Our common preoccupation is that we are losing our groundwater. One after another, we drill new wells, from 350 feet deep to 500 and even 750, and eventually we will not be able to dig deep enough.
One of those original inhabitants, who lived for years in a tumbledown house at the turn of the road, died recently, and his house is in foreclosure; garbage is piled up around it, to the horror of the neighbors.
One of them suggested at our neighborhood meeting that we buy the house from the bank, at a modest cost, refurbish it and sell it again, perhaps at a profit. Then we can be sure, this neighbor suggested, that the right kind of family would move in. He spoke of a bank in town that had turned its foreclosed house into a drug rehabilitation center, and I lacked the nerve to tell him this might be its best use.
I’ve heard talk for years that the now-dead owner of the tumbledown house was a drug dealer. Having lived with addiction in my family for years, this news did not particularly horrify me. Addiction and addicts are all around us, whether we chose to recognize it at all. This disease crosses all class, economic and racial lines.
The last time I picked up Doc, I told him about the scheme to buy the tumbledown house, and he eagerly offered his fifty-two years of experience laying stone and landscaping gardens.
In an ideal world, the neighborhood would come together, interview this visitor from another world, and decide to hire him. In an ideal world, we might even realize that he is our historian, having known the place longer than any of us, and having witnessed its many changes.
In this world, there is almost no chance that a homeless man—or a “residentially challenged” man, as Doc humorously defines it—would ever be permitted to appear in one of our comfortable, tastefully decorated living rooms.
So I imagine talking to Doc, the next time I pick him up, of a more modest plan, to redesign my small drought-starved garden with the cactus and succulents that might possibly survive the water restrictions that will be mandated next summer—water restrictions from which two private golf courses are exempt.
And then I stumble on the same reaction I imagine my neighbors having: who is this strange man, costumed as if for the stage, who manages to survive, almost invisible, among us?
Is his time here, free and unimpeded, actually over? Should someone call the police and drive him out, as happened recently to the inhabitants of a homeless encampment down the hill?
Of course I won’t do that, and I will fight always to restrain the efforts of neighbors who now and then mention this idea.
But I probably won’t ask Doc to redesign my garden.
Eva Crossen says
Doc…
You will live forever in our hearts, big man.
I was so heartbroken to hear of your passing.
I was born in Santa Fe but live in San Diego. Mom and I visit Santa Fe frequently. The last time I saw Doc I said to him…”hey Doc, you never wave when we view you on Live Cam.

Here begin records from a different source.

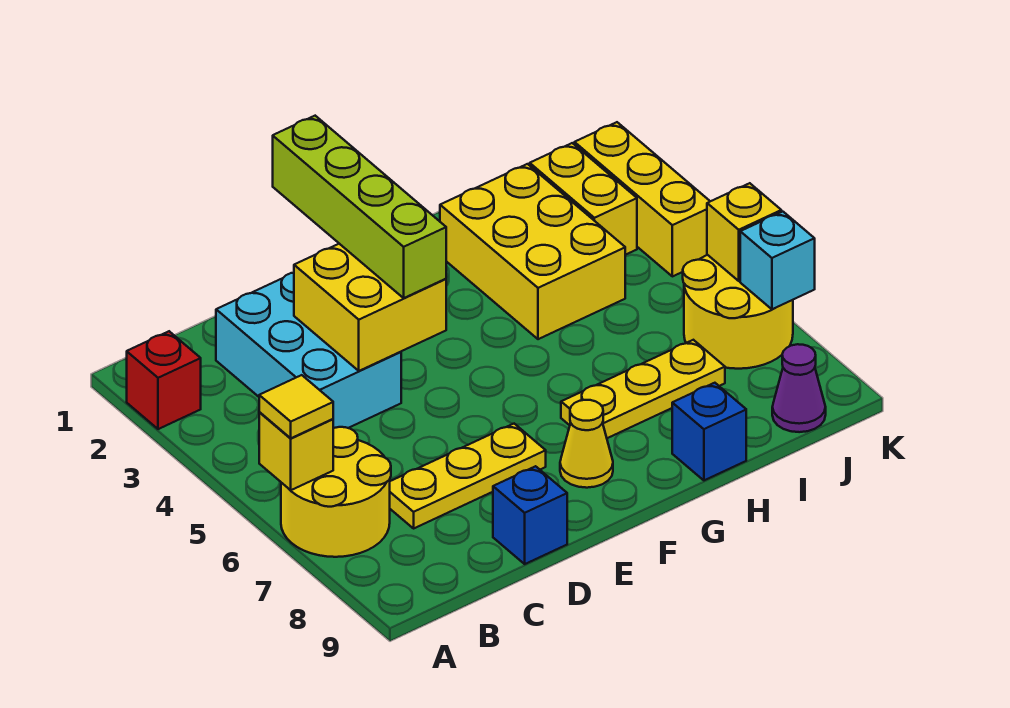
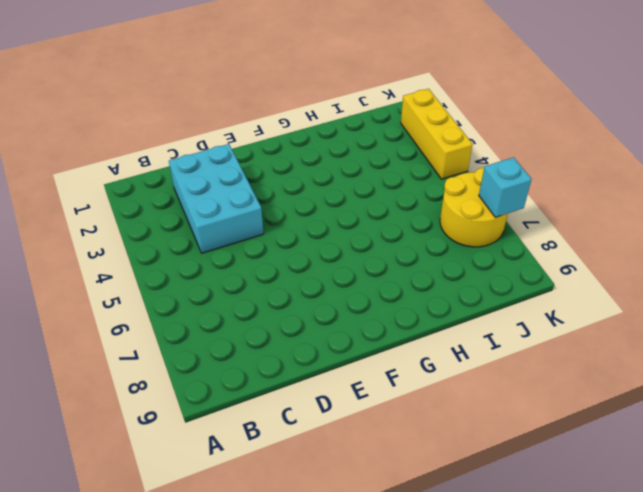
none -> red 1x1 brick [127,331,201,429]
none -> yellow 2x2 round brick [281,427,391,557]
none -> yellow 1x3 plate [390,424,546,528]

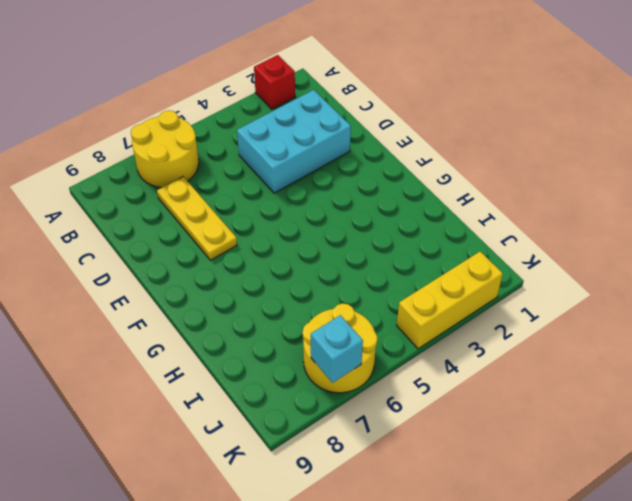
none -> blue 1x1 brick [493,466,567,564]
none -> yellow 1x1 cone [560,400,613,488]
none -> yellow 1x3 plate [561,340,725,438]

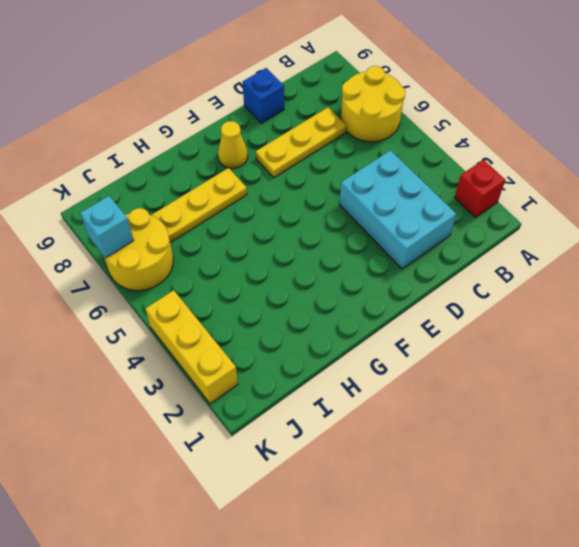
none -> yellow 2x3 brick [440,164,625,339]
none -> blue 1x1 brick [672,383,746,480]
none -> yellow 1x2 brick [530,143,637,255]

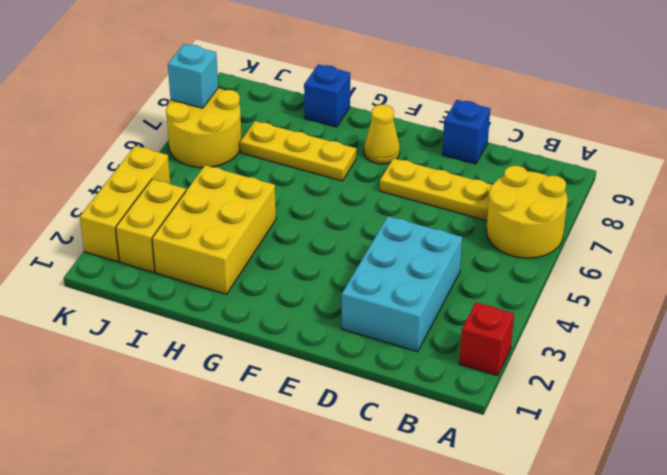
none -> purple 1x1 cone [772,344,826,432]
none -> yellow 1x1 brick [259,412,333,490]
none -> yellow 2x2 brick [294,244,446,371]

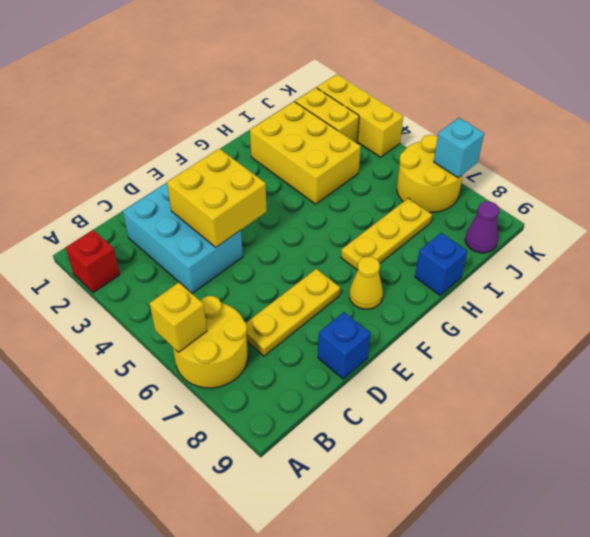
none -> yellow 1x1 brick [707,183,781,281]
none -> yellow 1x1 tile [259,375,333,438]
none -> lime 1x4 brick [273,116,446,298]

There after, when Doc arrived at his bench (which should be honored in his name), he would arrive and give a wave up in the air…the last time he did this…he waved then through a thumbs up at the live web cam.
We understood the value of his long dedicated presence…he dedicated his life to our historic culture and grand d’os to ‘all humanity’, great and small.
God’ speed Doc…you will live in hearts and minds forever of those that appreciated and loved you for who you are. You are gone, but your memory will live on forever.
I post this tribute to you in honor of your life…you will be treasured forever in our memories. Doc, I keep you in my heart.